Nonostante l’annuncio del 22 dicembre 2015 in cui Beatrice Lorenzin dichiara lo stop alla vendita, la situazione non è cambiata. Molti panificatori hanno addirittura aumentato i prezzi di tali prodotti  fino 6-7 euro al chilo, convinti che bastasse togliere la parola “pane” dal cartellino per aggirare la legge. La norma oltretutto non è recente e la colorazione del pane e della pizza con carbone vegetale (E 153) è da sempre vietata. Nonostante ciò il pane colorato di nero si vende ancora praticamente dappertutto.

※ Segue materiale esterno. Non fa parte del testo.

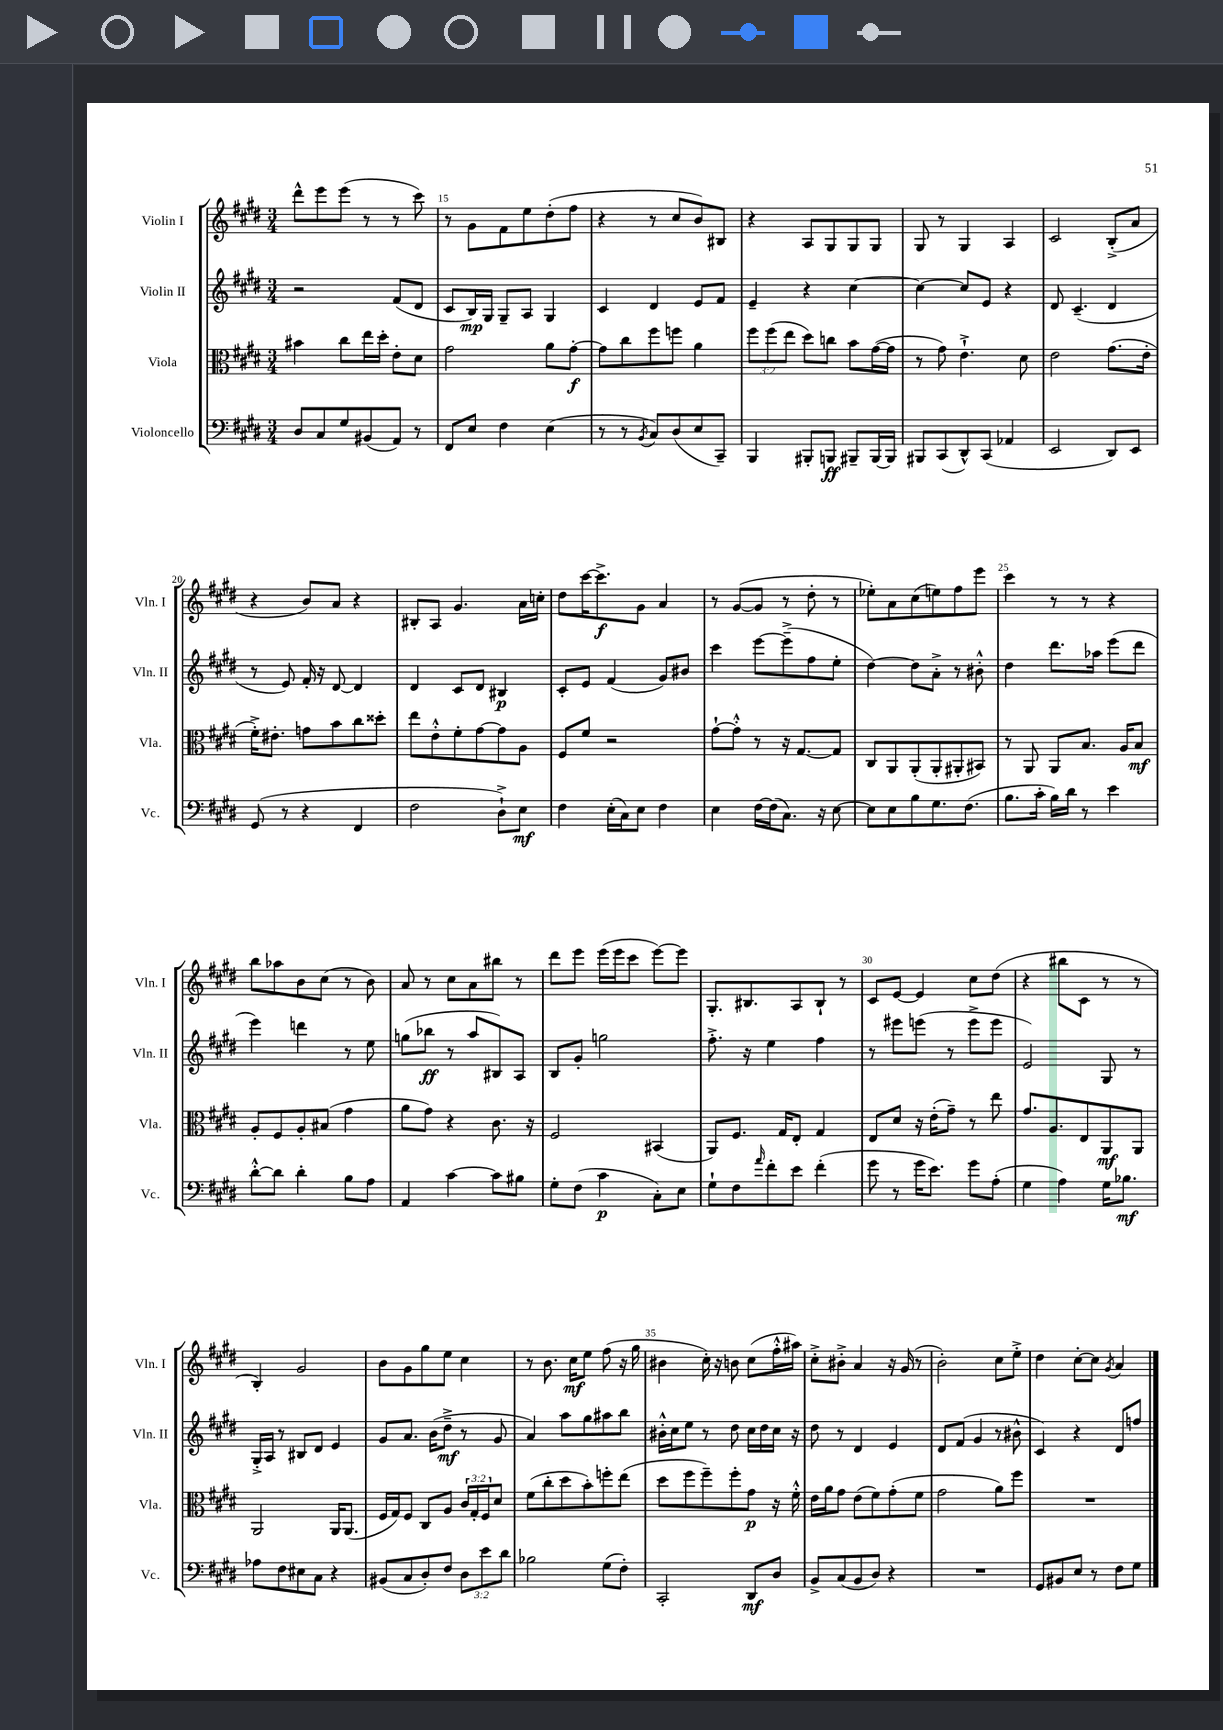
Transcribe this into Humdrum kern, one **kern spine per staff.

**kern	**kern	**kern	**kern
*staff4	*staff3	*staff2	*staff1
*clefF4	*clefC3	*clefG2	*clefG2
*k[f#c#g#d#]	*k[f#c#g#d#]	*k[f#c#g#d#]	*k[f#c#g#d#]
*M3/4	*M3/4	*M3/4	*M3/4
8D#	4b#	2r	8ddd#^^
8C#	.	.	8eee
8G#	8cc#	.	(8eee
(8BB#	16ee	.	8r
.	16dd#'	.	.
8AA)	8e'	(8f#	8r
8r	8d#	8d#	8ccc#)
=	=	=	=
8FF#	2g#	8c#	8r
8E	.	16B)	8g#
.	.	16G#	.
4F#	.	8G#~	8f#
.	.	8A	8ee
(4E	8a	4G#	(8dd#'
.	[8g#'	.	8ff#
=	=	=	=
8r	8g#]	4c#	4r
8r	8cc#	.	.
8qBB	.	.	.
8C#)	8ff#	4d#	8r
(8D#	8ff	.	8cc#
8E	4a	8e	8b)
8CC#~)	.	8f#	8B#
=	=	=	=
4BBB	12ff#	4e~	4r
.	(12ff#	.	.
.	12ee	.	.
8BBB#'	8dd#)	4r	8A
8BBB	8cc	.	8G#
8BBB#~	8b	[4cc#	8G#
[16BBB#	([16g#	.	8G#
16BBB#]	16g#]	.	.
=	=	=	=
8BBB#	8r	4cc#_	8G#
(8CC#	8g#)	.	8r
8DD#^^)	4.e`^	8cc#]	4G#
(8CC#	.	8e	.
4AA-	.	4r	4A
.	8d#	.	.
=	=	=	=
2EE	2e	8d#	2c#
.	.	(4.c#~	.
8DD#)	(8.g#	4d#	(8B'^
8EE	.	.	8a
.	16e'	.	.
=	=	=	=
(8GG#	16f#'^)	8r	4r
.	8.e#'	.	.
8r	.	8e)	.
4r	8g	16f#'	8b)
.	.	16r	.
.	8b	[8d#	8a
4FF#	8cc#	4d#]	4r
.	8dd##'	.	.
=	=	=	=
2F#	8ee	4d#	8B#'
.	8e'^^	.	8A
.	8f#'	8c#	4.g#
.	[8g#	8d#	.
8D#`^)	8g#]	4B#	.
8E	8A	.	16a
.	.	.	16cc'
=	=	=	=
4F#	8F#	8c#'	8dd#
.	8f#	8e	[16ccc#
.	.	.	8.ccc#^]
(16E'	2r	(4f#	.
16C#)	.	.	.
8E	.	.	8g#
4F#	.	8g#)	4a
.	.	8b#	.
=	=	=	=
4E	[8g#`	4ccc#	8r
.	8g#'^^]	.	([8g#
[16F#	8r	[8eee	8g#]
(16F#]	.	.	.
8.C#)	16r	(8eee~^]	8r
.	[8.G#	.	.
.	.	8ff#	8dd#'
16r	.	.	.
[8E	8G#]	8ee'	8r
=	=	=	=
8E]	8C#	[4dd#)	8ee-')
8E	8AA	.	8a
8B	(8AA'	8dd#]	(8cc#
8.G#	8AA'	8a'^	8ee)
.	8AA#'	8r	8ff#
(8.F#	.	.	.
.	8BB#)	8b#'^^	8eee
=	=	=	=
8.B	8r	4dd#	4ccc#
.	8AA	.	.
16c#'	.	.	.
16B)	8AA	8.ddd#	8r
16d#	.	.	.
8r	8.B	.	8r
.	.	16aa-	.
4e	.	(8eee	4r
.	16A	.	.
.	8B	8ddd#	.
=	=	=	=
[8d#'^^	8A'	4eee)	8bb
8d#]	8F#	.	8aa-
4d#'	8A'	4ddd	8b
.	(8B#	.	(8cc#
8B	4g#	8r	8r
8A	.	8ee	8b)
=	=	=	=
4AA	8a	(8gg	8a
.	8g#)	8bb-	8r
[4c#	4r	8r	8cc#
.	.	8aa	8a
8c#]	8.c#	8B#)	8bb#
8B#	.	8A	8r
.	16r	.	.
=	=	=	=
8G#'	2F#	8B	8ddd#
(8F#	.	8g#'	8eee
4c#	.	2gg	(16eee
.	.	.	16eee
.	.	.	8ccc#
8C#')	(4BB#	.	[8eee)
8E	.	.	8eee]
=	=	=	=
8G#`	8AA)	8.ff#'^	8.G#'
8F#	8.F#	.	.
.	.	16r	8.B#
16qqa	.	.	.
8f#'	.	4ee	.
.	16G#	.	.
8e	8E'	.	8A
(4f#'	4G#	4ff#	8B#`
.	.	.	8r
=	=	=	=
8g#	8E	8r	8c#
8r	8d#	8eee#	[8e
16g#	16r	(8eee	4e]
8.e)	(16e'	.	.
.	8g#~)	8r	.
8g#	8r	8eee^	8cc#
(8A'	8ee	8eee	(8dd#
=	=	=	=
4G#	8.g#	2e)	4r
.	8.A	.	.
4A)	.	.	8bb#
.	8E	.	8c#
16G#	8AA	8G#	8r
8.B-	.	.	.
.	8AA	8r	8r
=	=	=	=
8A-	2AA	16G#'^	4B')
.	.	16A	.
8F#	.	8r	.
8E#	.	8B#	2g#
8C#	.	8d#	.
4r	16AA	4e	.
.	(8.AA	.	.
=	=	=	=
(8BB#	16F#	8g#	8b
.	16G#)	.	.
8C#	8F#	8.a	8g#
8D#')	8C#	.	8gg#
.	.	(16b	.
8F#	8A	8dd#~^	8ee
12D#	24c#	8r	4cc#
.	24G#'	.	.
12e	24F#	.	.
.	8d#	8g#	.
12d#	.	.	.
=	=	=	=
2B-	(8f#	4a)	8r
.	8cc#'	.	8.b
.	8dd#	8aa	.
.	.	.	16cc#
.	8b')	8gg#	8ee
(8G#	8ff'	8aa#	(8ff#
8F#')	(8ee	8bb	16r
.	.	.	16gg#
=	=	=	=
2CC#'	8dd#	16b#'^^	4b#
.	.	16cc#	.
.	8ff#	8ee	.
.	8ff#~)	8r	16cc#')
.	.	.	16r
.	8ff#'	8dd#	8b
8DD#	8g#	16cc#	(8cc#
.	.	16dd#	.
8D#	16r	16cc#	16ff#'^^
.	16f#'^^	16r	16aa#)
=	=	=	=
8BB^	16e	8dd#	8cc#'^
.	16a	.	.
(8C#	8g#	8r	8b#'^
8BB	(8e	4d#	4a
8D#)	8f#)	.	.
4r	(8g#'	4e	16r
.	.	.	(16g#
.	8f#	.	8r
=	=	=	=
2.r	2g#	8d#	2b')
.	.	(8f#	.
.	.	4g#	.
.	8a)	8r	8cc#
.	8ff#	8b#^^	8ee'^
=	=	=	=
8GG#	2.r	4c#)	4dd#
8BB#	.	.	.
8E	.	4r	[8cc#'
8r	.	.	8cc#]
.	.	.	8qg#
8F#	.	8d#	4a
8G#	.	8ff	.
==	==	==	==
*-	*-	*-	*-
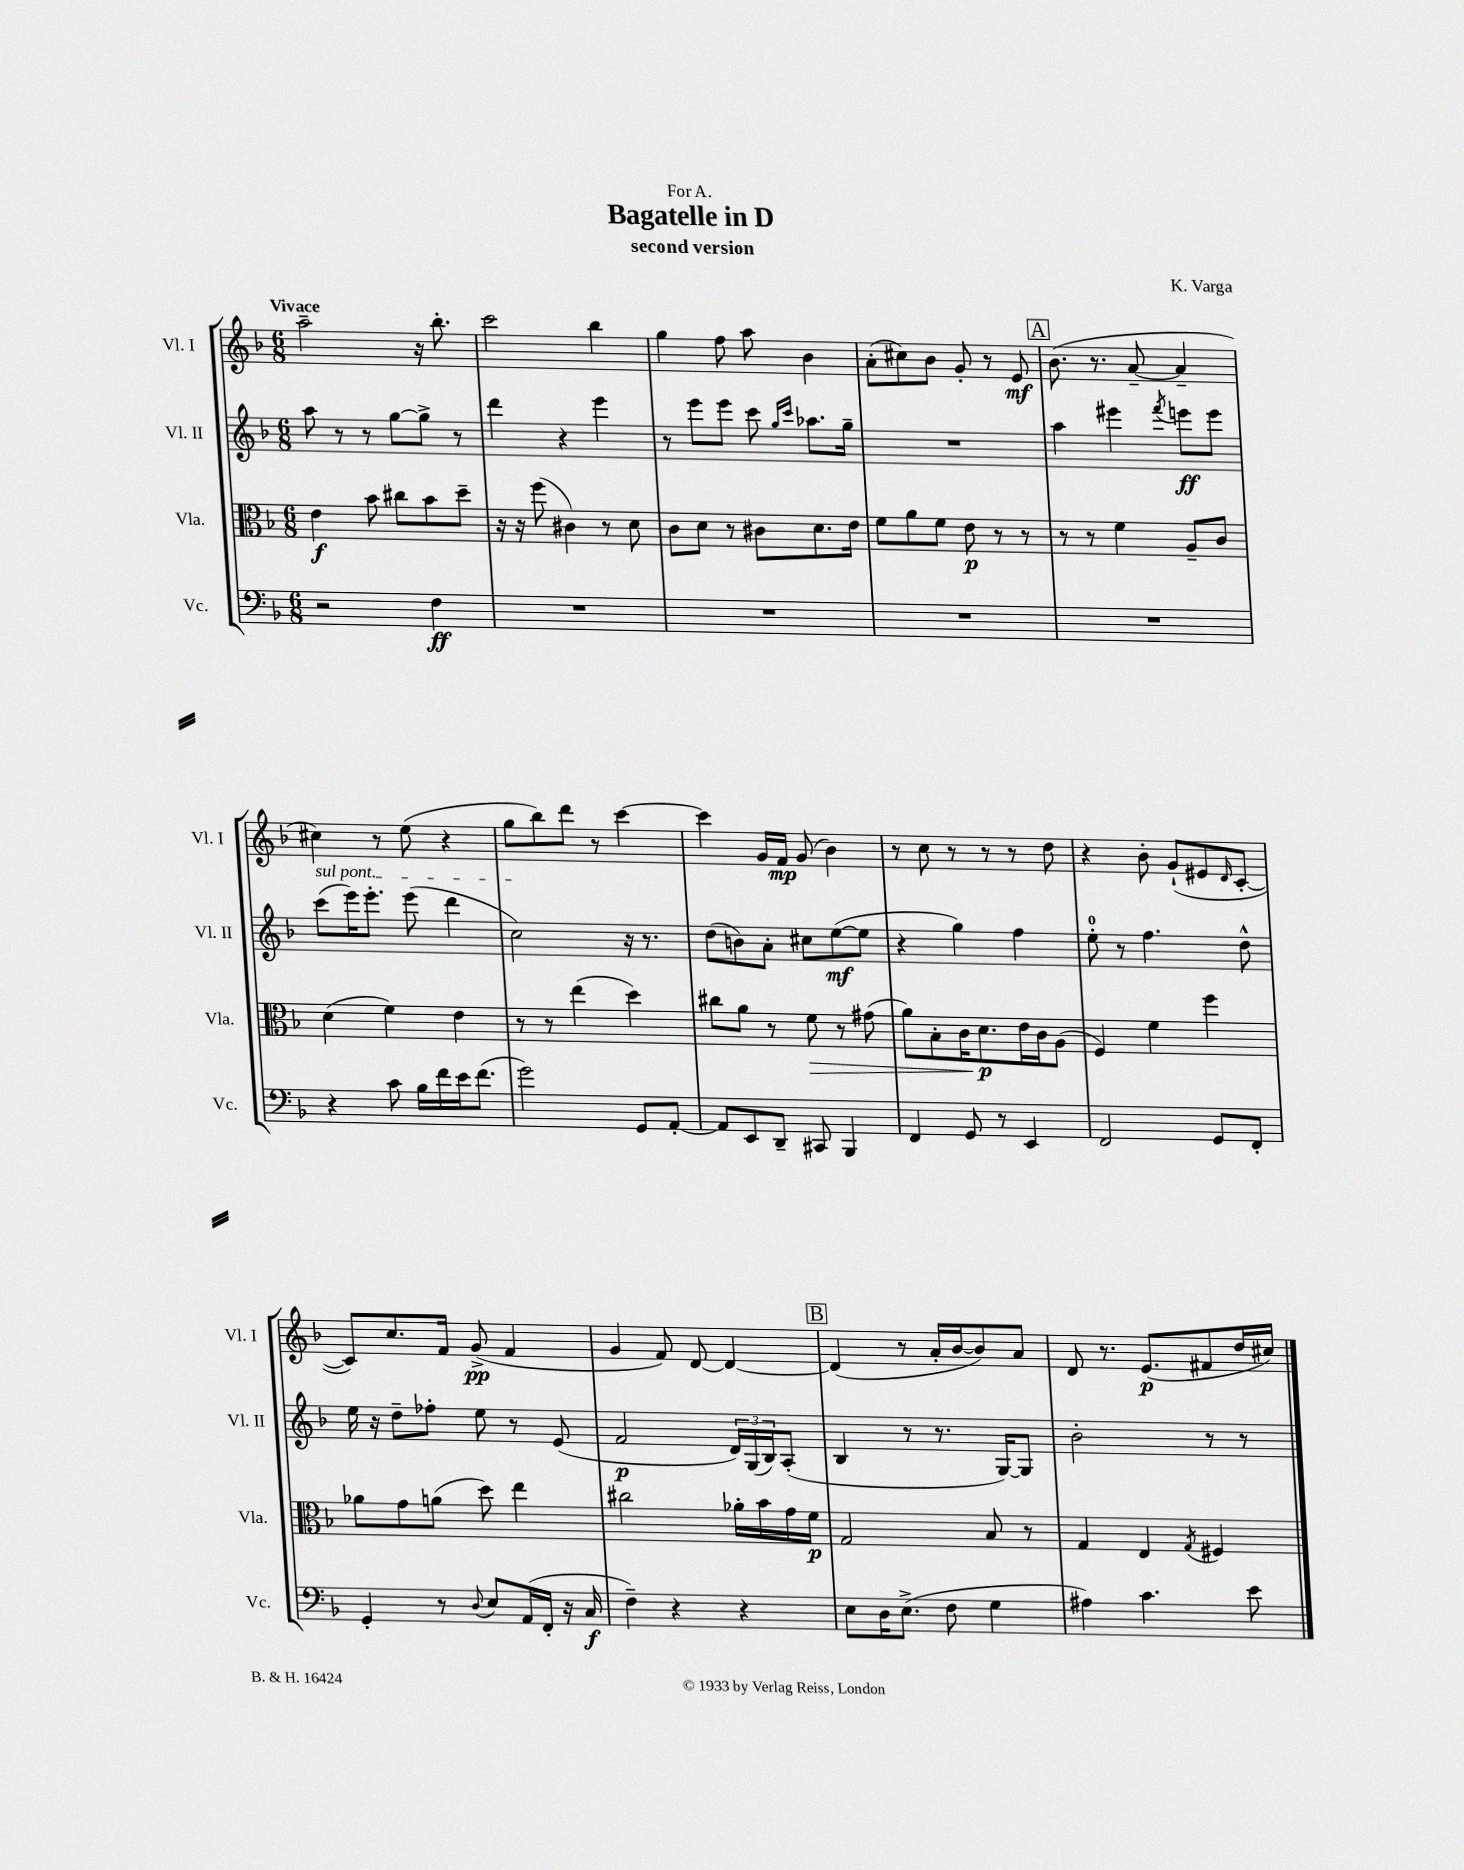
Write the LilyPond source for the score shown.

\header { title = "Bagatelle in D" composer = "K. Varga" subtitle = "second version" dedication = "For A." }
<<
\new StaffGroup <<
\new Staff = "s0" \with { instrumentName = "Vl. I" shortInstrumentName = "Vl. I" } {
    \clef treble \key f \major \numericTimeSignature \time 6/8 \tempo "Vivace"
    a''2-- r16 bes''8.-. |
    c'''2 bes''4 |
    g''4 f''8 a''8 bes'4 |
    a'8-.( cis''8) bes'8 g'8-. r8 e'8\mf |
    \mark \markup { \box "A" } bes'8.( r8. a'8~-- a'4-- |
    cis''4) r8 e''8( r4 |
    g''8 bes''8) d'''8 r8 c'''4~ |
    c'''4 g'16 f'16\mp g'8( bes'4) |
    r8 c''8 r8 r8 r8 d''8 |
    r4 bes'8-. g'8-!( eis'8 \grace { d'16 } c'8~-. |
    c'8) c''8. f'16 g'8->\pp( f'4 |
    g'4 f'8) d'8~ d'4~ |
    \mark \markup { \box "B" } d'4( r8 a'16-. bes'16~ bes'8) a'8 |
    d'8 r8. e'8.\p( fis'8 d''16 cis''16) \bar "|." |
}
\new Staff = "s1" \with { instrumentName = "Vl. II" shortInstrumentName = "Vl. II" } {
    \clef treble \key f \major \numericTimeSignature \time 6/8
    a''8 r8 r8 g''8~ g''8-> r8 |
    d'''4 r4 e'''4 |
    r8 e'''8 e'''8 c'''8 \grace { g''16 c'''16 } aes''8. g''16-- |
    R2. |
    \mark \markup { \box "A" } a''4 eis'''4 \acciaccatura { f'''8 } e'''8\ff e'''8 |
    \once \override TextSpanner.bound-details.left.text = \markup { \italic "sul pont." } c'''8\startTextSpan( e'''16) e'''8.-. e'''8( d'''4 |
    c''2\stopTextSpan) r16 r8. |
    d''8( b'8) a'8-. cis''8 e''8~\mf( e''8 |
    r4 g''4) f''4 |
    e''8-0-. r8 f''4. d''8-^ |
    e''16 r16 d''8-- fes''8-. e''8 r8 e'8( |
    f'2\p \tuplet 3/2 { d'16) g16( bes16) } a8-.( |
    \mark \markup { \box "B" } bes4 r8 r8. g16~) g8 |
    bes'2-. r8 r8 \bar "|." |
}
\new Staff = "s2" \with { instrumentName = "Vla." shortInstrumentName = "Vla." } {
    \clef alto \key f \major \numericTimeSignature \time 6/8
    e'4\f bes'8 cis''8 bes'8 d''8-- |
    r16 r16 f''8( cis'4) r8 d'8 |
    c'8 d'8 r8 cis'8 d'8. e'16 |
    f'8 a'8 f'8 e'8\p r8 r8 |
    \mark \markup { \box "A" } r8 r8 f'4 a8-- c'8 |
    d'4( f'4) e'4 |
    r8 r8 e''4( d''4) |
    cis''8 a'8 r8 f'8\> r8 gis'8( |
    a'8) bes8-. c'16 d'8.\p\! e'16 c'16 a8( |
    f4) f'4 f''4 |
    aes'8 g'8 a'8( d''8) e''4 |
    cis''2 aes'16-. bes'16 g'16 f'16\p |
    \mark \markup { \box "B" } g2 bes8 r8 |
    g4 e4 \acciaccatura { g8 } fis4 \bar "|." |
}
\new Staff = "s3" \with { instrumentName = "Vc." shortInstrumentName = "Vc." } {
    \clef bass \key f \major \numericTimeSignature \time 6/8
    r2 f4\ff |
    R2. |
    R2. |
    R2. |
    \mark \markup { \box "A" } R2. |
    r4 c'8 bes16 f'16 e'16 f'8.( |
    g'2) g,8 a,8~-. |
    a,8 e,8 d,8-- cis,8 bes,,4 |
    f,4 g,8 r8 e,4 |
    f,2 g,8 f,8-. |
    g,4-. r8 \appoggiatura { d8 } e8 a,16( f,16-. r16 c16\f |
    f4--) r4 r4 |
    \mark \markup { \box "B" } e8 d16 e8.->( f8 g4 |
    ais4) c'4. e'8 \bar "|." |
}
>>
>>
\layout { \context { \Score \remove "Bar_number_engraver" } }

Non così è per la panetteria da forno fine (categoria 07.2) termine che raggruppa prodotti  realizzati con farina, uova, zucchero, miele come ad esempio: fette biscottate, taralli, cracker, gallette, pasticcini, torte, cialde, ecc. Il legislatore permette la colorazione con minime quantità di carbone vegetale che, in ogni caso, non è certo in grado di svolgere una funzione attiva contro il meteorismo. L’Efsa ha infatti stabilito che “l’effetto benefico si ottiene con l’assunzione di 1 grammo di carbone vegetale almeno 30 minuti prima del pasto e di un altro grammo subito dopo il pasto”. Si tratta di quantità difficilmente  raggiungibili attraverso una semplice colorazione. C’è di più, qualsiasi cartello esposto o etichetta abbinata ai prodotti di pasticceria fine colorati con E153 che riporta effetti salutistici, si deve considerare arbitraria e di dubbia conformità e soggetta a possibile sanzione o denuncia da parte delle autorità di controllo. Purtroppo la moda del nero continua. Ogni giorno giungono le segnalazioni più fantasiose, segnalazioni di mozzarelle nere,  di tortelloni neri, serviti nei ristoranti o venduti in punti vendita al dettaglio. Tutto è permesso ma solo per il piacere di assaggiare un piatto o un cibo di diverso colorecome si è sempre fatto con il risotto al nero di seppia. Una variante cromatica.

Chi ha problemi di meteorismo può assumere il carbone vegetale, evitando però la concomitanza con altri farmaci, attraverso gli integratori regolarmente registrati dal ministero venduti in farmacia ad un prezzo accessibile e senza le calorie del pane

La conclusione della vicenda è che il PANE NERO NON E’ PERMESSO e i prodotti di panetteria fine colorati con carbone vegetale non svolgono alcuna funzione attiva sull’organismo. Il colore è solo una forma estetica, un  modo di aggiungere una nota diversa a tavola, un modo di creare un prodotto unico, diverso, capace di generare un effetto marketing davvero spinto, garantendo prezzi di vendita molto elevati.

Anche la scelta adottata da alcuni panificatori, di continuare a vendere pane nero scrivendo sul cartellino prodotto da forno, in ogni caso non risolve il problema, perché il prodotto resta a tutti gli effetti un pane colorato e il rischio di una sanzione è dietro l’angolo.